« L’oeil de Jupiter était dans la tombe et regardait Caine »

« Mais où c’est donc qu’elle était passée ? », « Quasiment deux mois pour sortir un malheureux billet, das ist ein skandal ! », « Elle est pire que GRR Martin !!! »

Oui, ok. Merci pour la comparaison avec George d’ailleurs, ça me va droit au cœur.

Et pendant que je n’écrivais que dalle, il m’est arrivé de ces trucs les enfants ouhlala.
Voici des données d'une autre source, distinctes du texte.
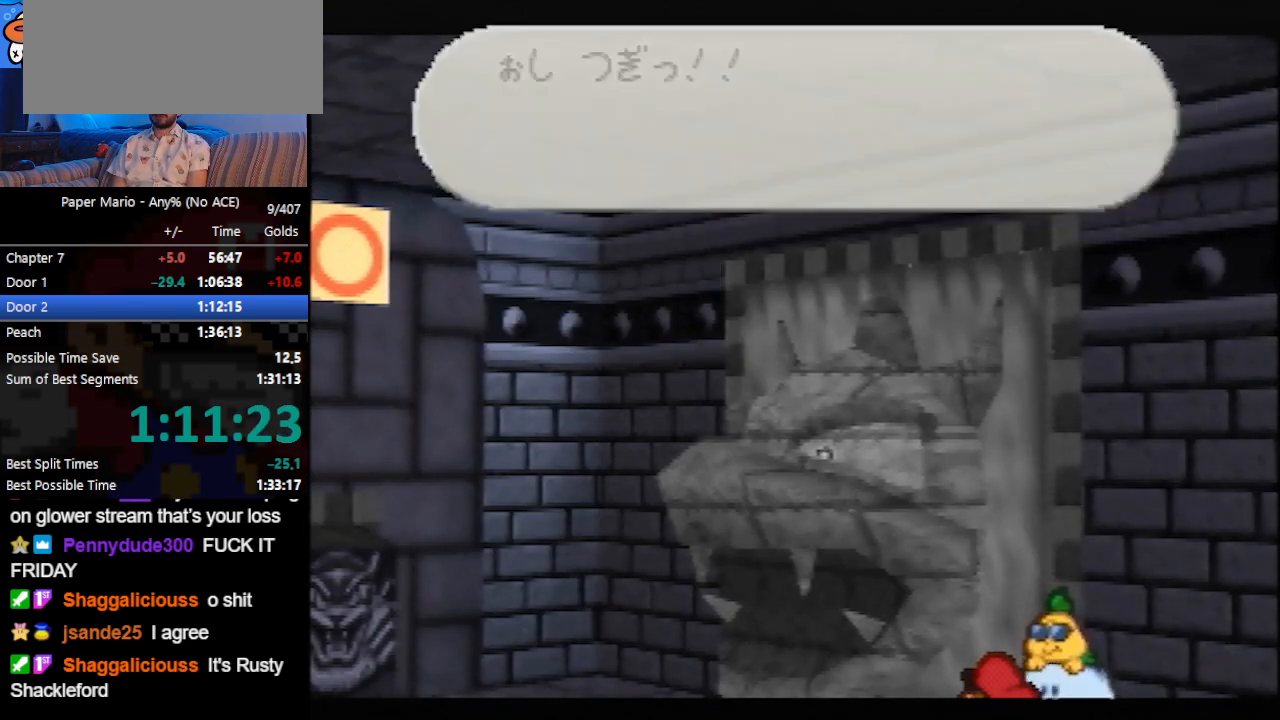
{"buttons": ["B"], "left_stick": "center", "events": []}
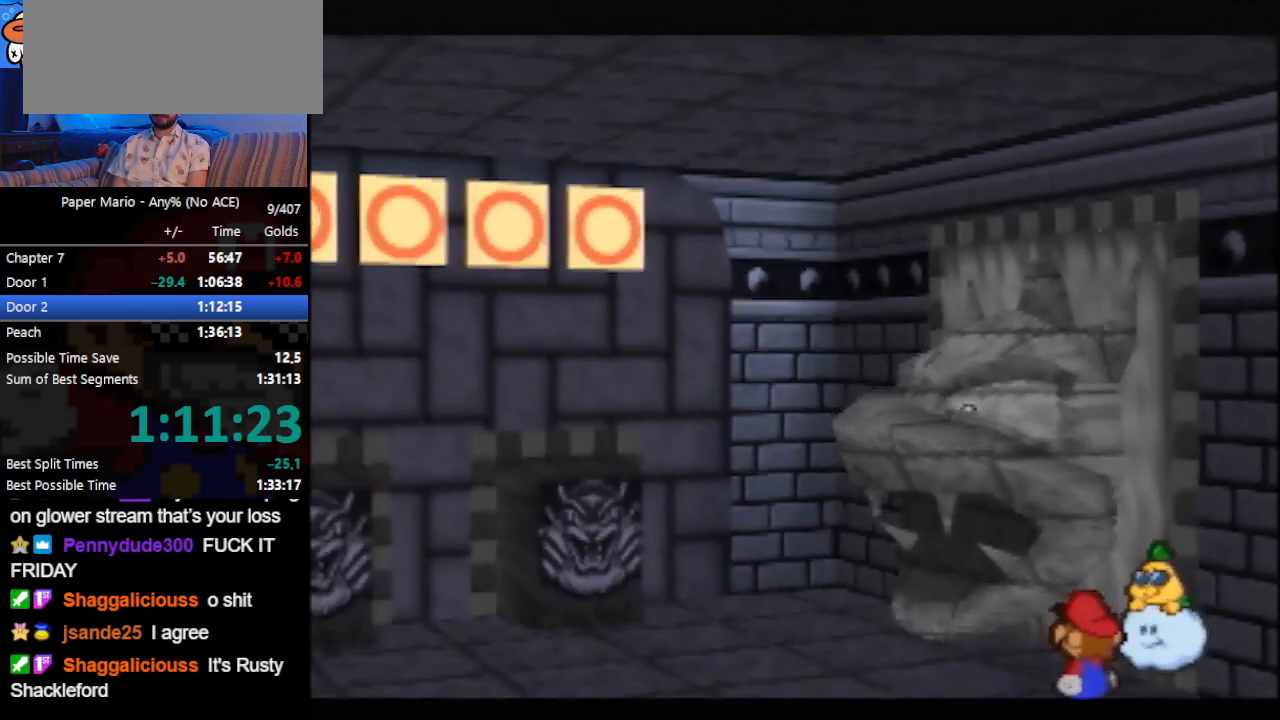
{"buttons": ["B"], "left_stick": "center", "events": []}
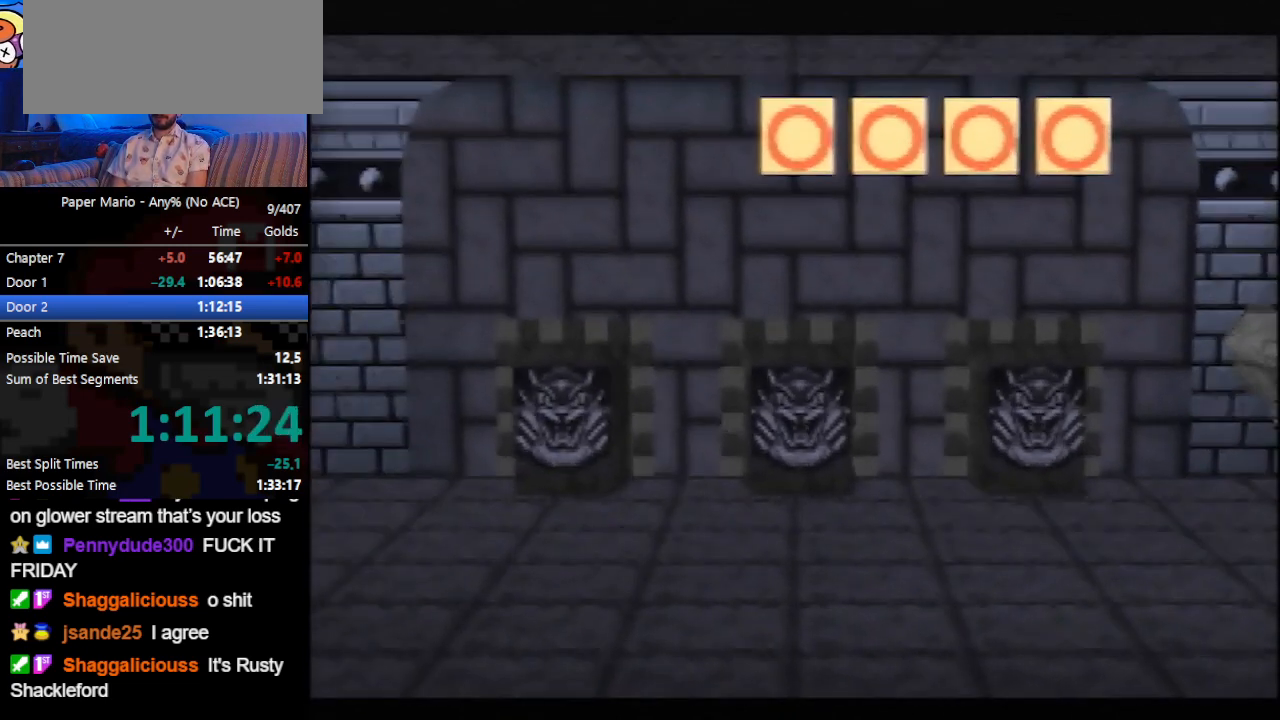
{"buttons": ["B"], "left_stick": "center", "events": []}
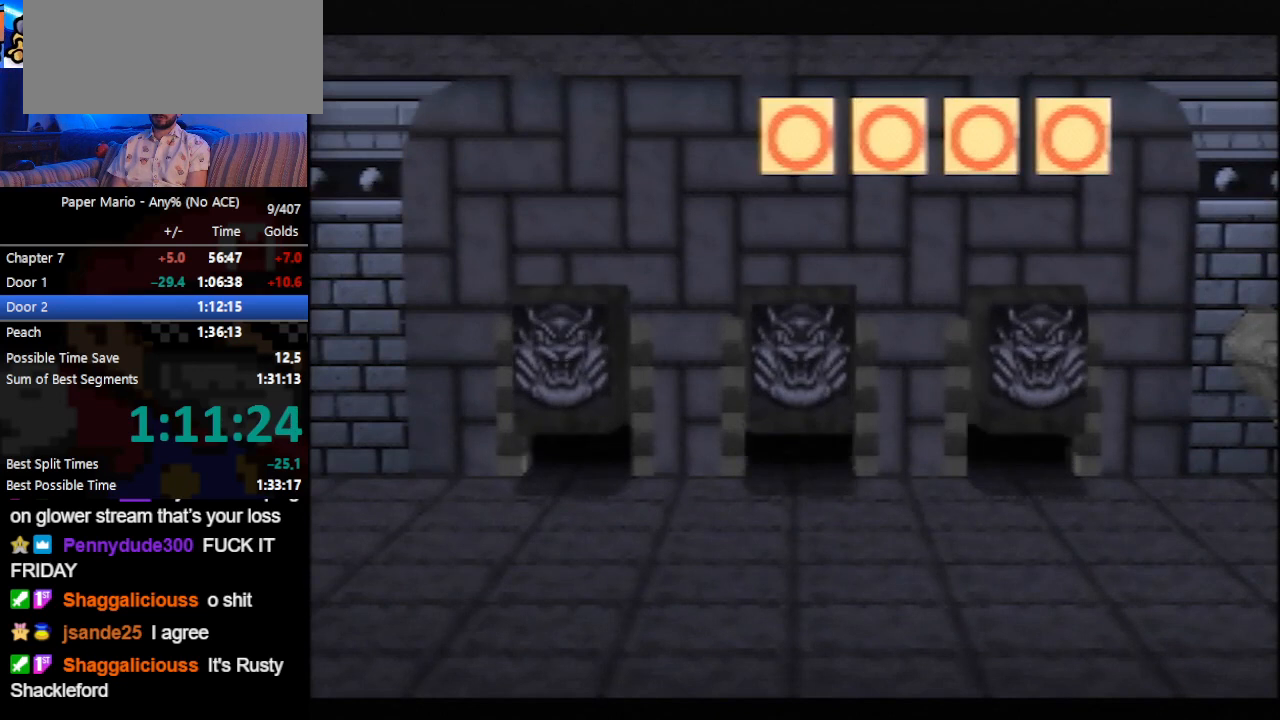
{"buttons": ["B"], "left_stick": "center", "events": []}
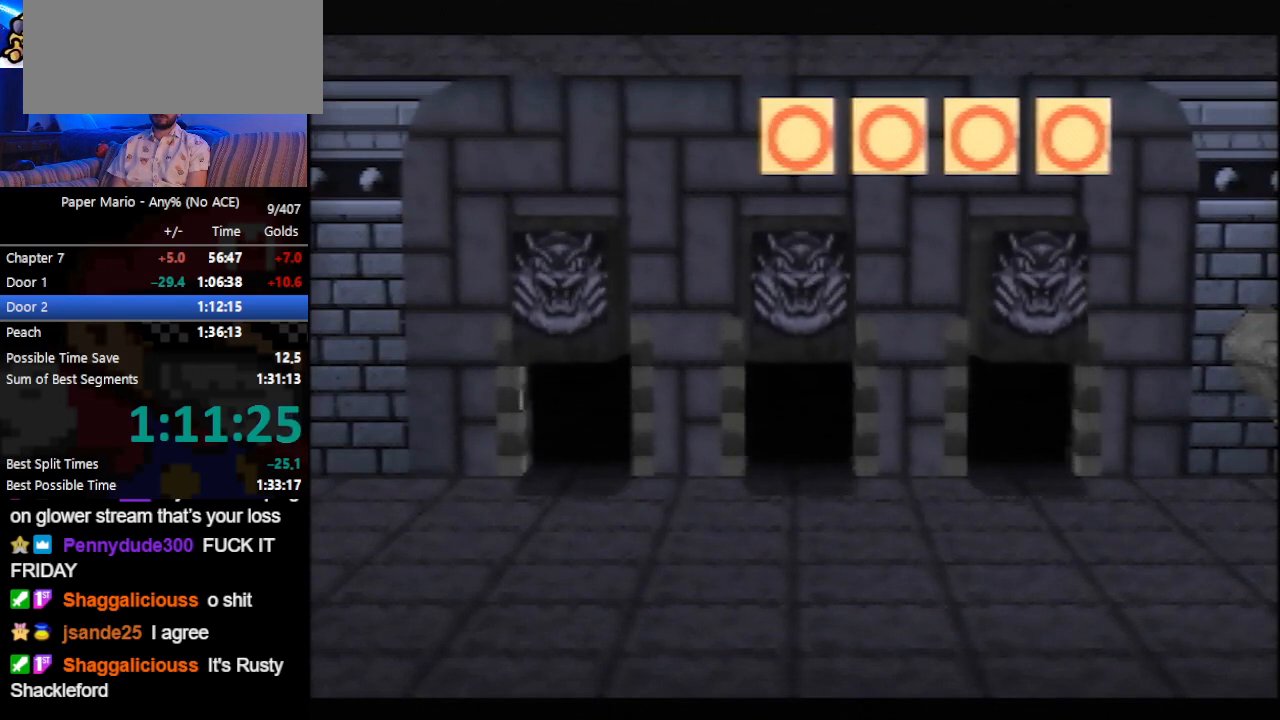
{"buttons": ["B"], "left_stick": "center", "events": []}
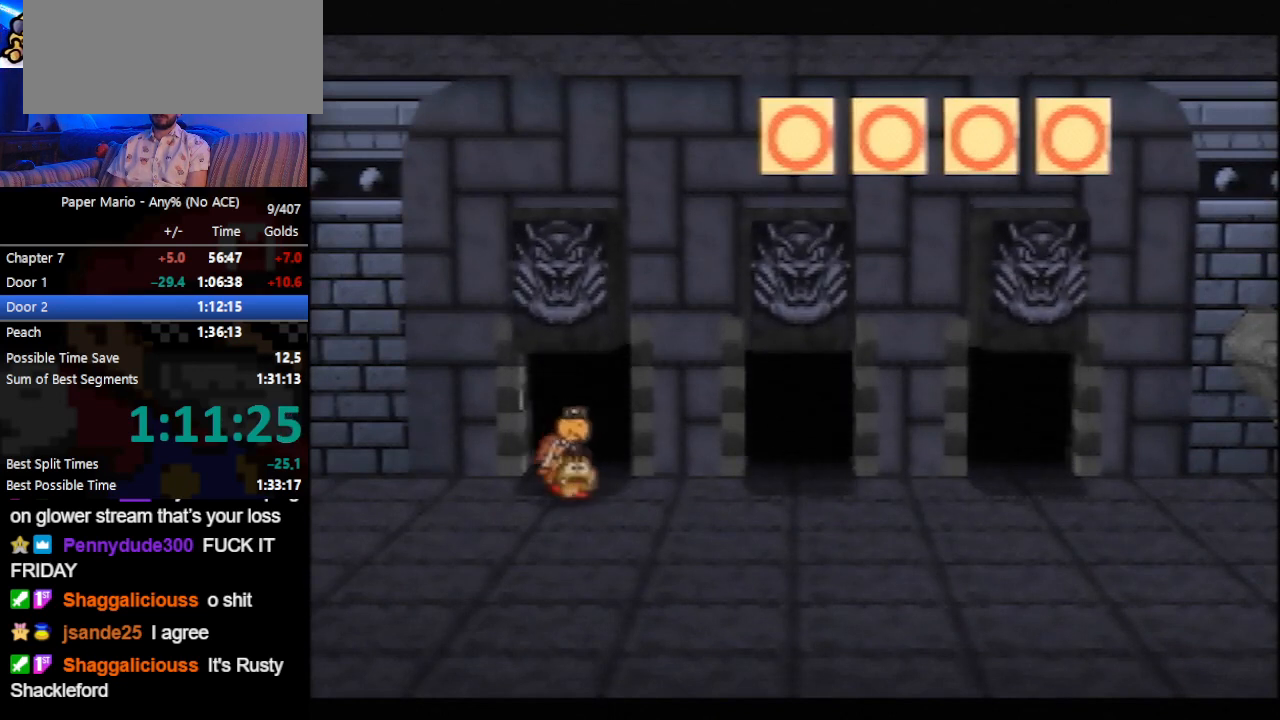
{"buttons": ["B"], "left_stick": "center", "events": []}
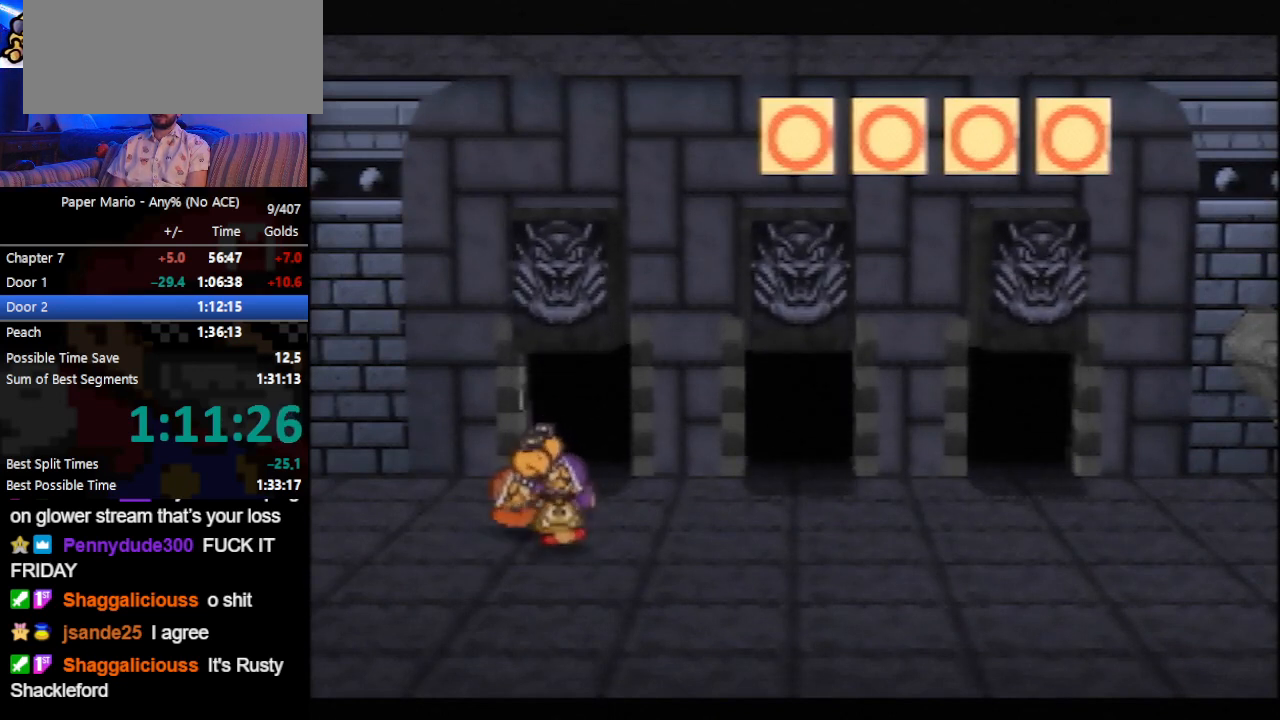
{"buttons": ["B"], "left_stick": "center", "events": []}
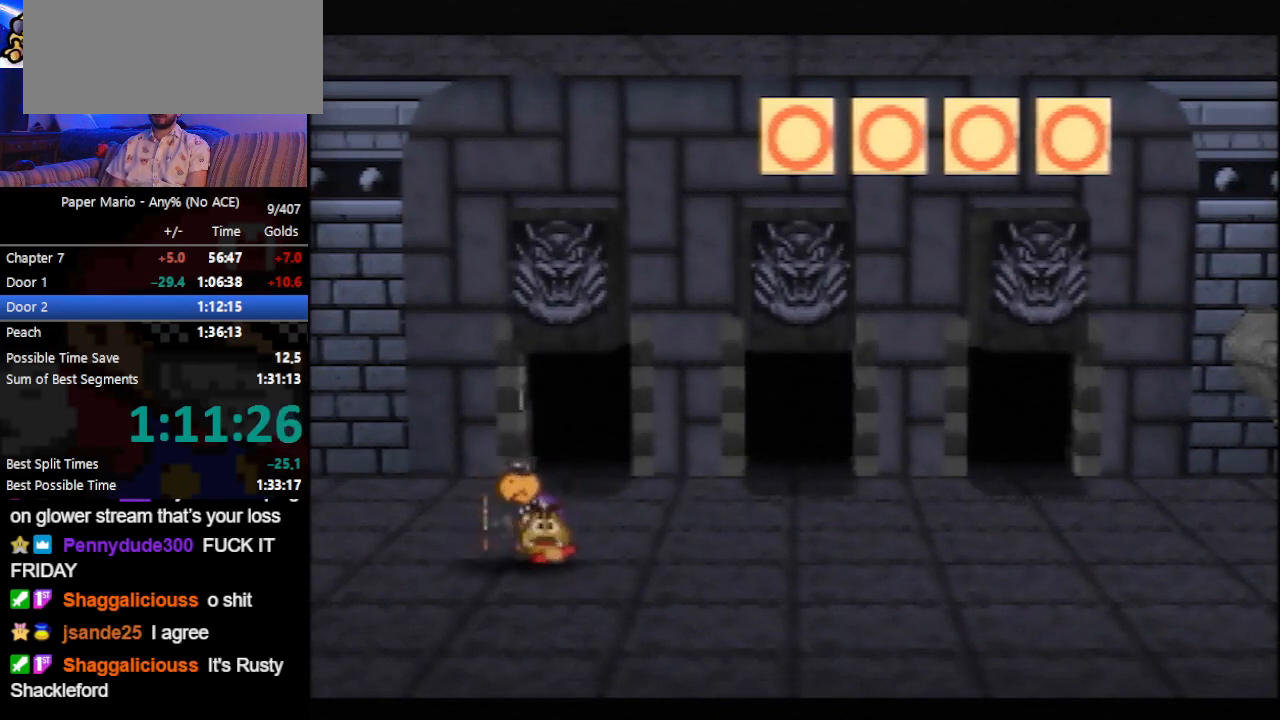
{"buttons": ["B"], "left_stick": "center", "events": []}
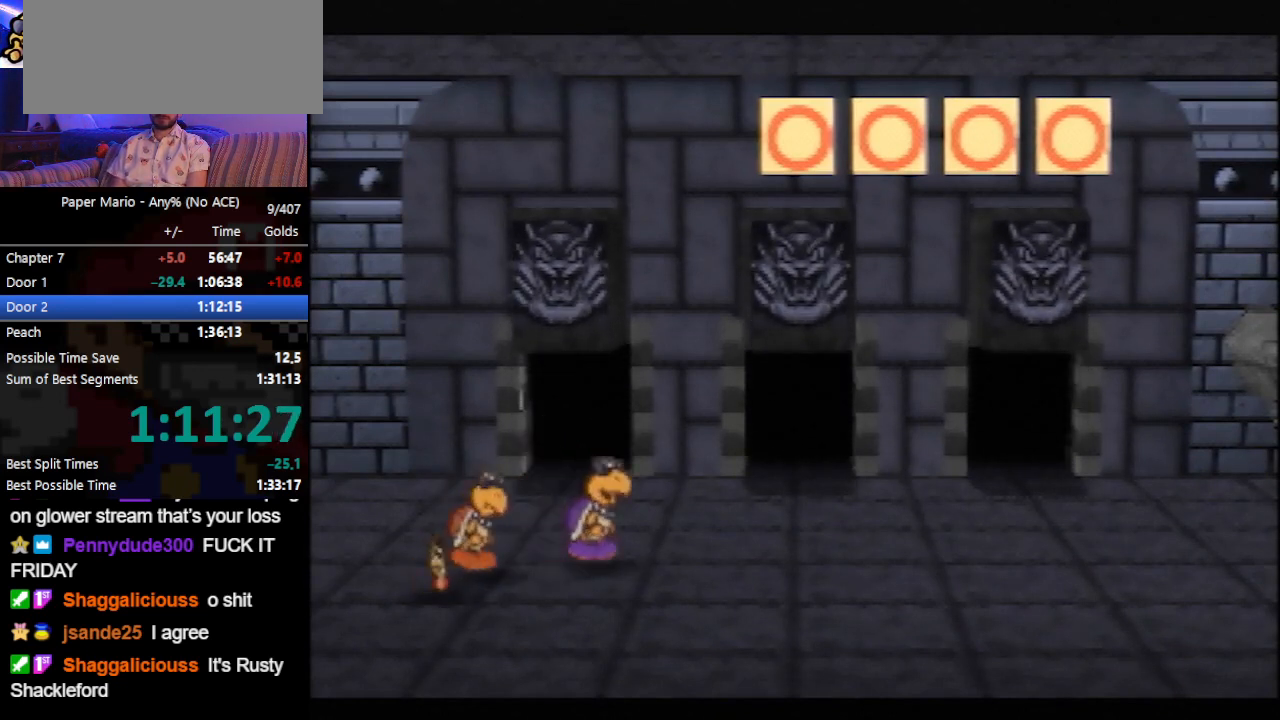
{"buttons": ["B"], "left_stick": "center", "events": []}
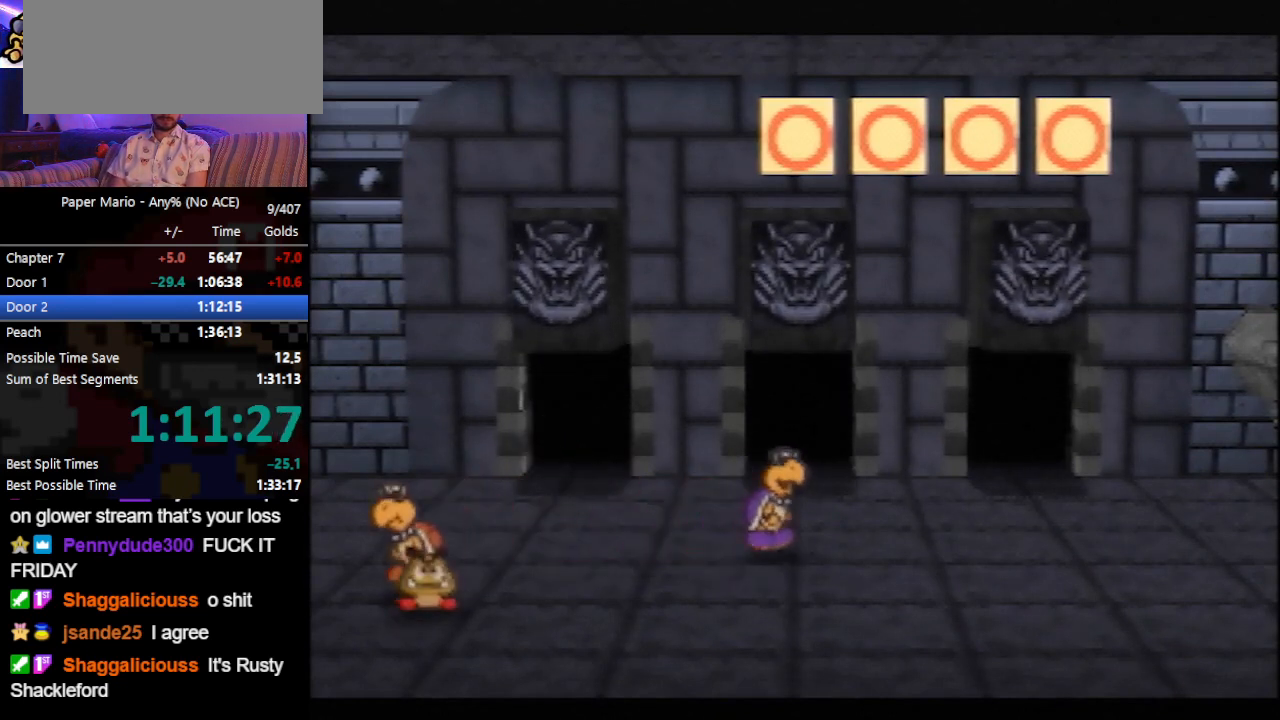
{"buttons": ["B"], "left_stick": "center", "events": []}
Genre, je suis allée à un stage au fin fond de la Normandie (l’aventure est au bout du tout piti chemin de terre) afin d’affiner ma pratique d’un art martial H4RD C0R3, tellement badass que les débutants jettent l’éponge au bout d’un mois de tentatives infructueuses pour « pousser le machin« , et « tirer sur le truc » tout en ayant l’air tour à tour gracieux et martial.
Des barres…
Mais le plus difficile durant ces deux jours aura été de me faire alpaguer par un sensei végétarien tendance prosélyte :
« –Je suis végétarien.
Moi je suis mite en hakama.
Et comme tu ne m’as pas demandé pourquoi j’étais végétarien, je vais te répondre.
Sauf que je m’en fiche, en fait.
Tout commença un soir de printemps, alors que j’étais dans un...
Mais je voulais juste manger mon assiette de charcuterie en paix !!!! »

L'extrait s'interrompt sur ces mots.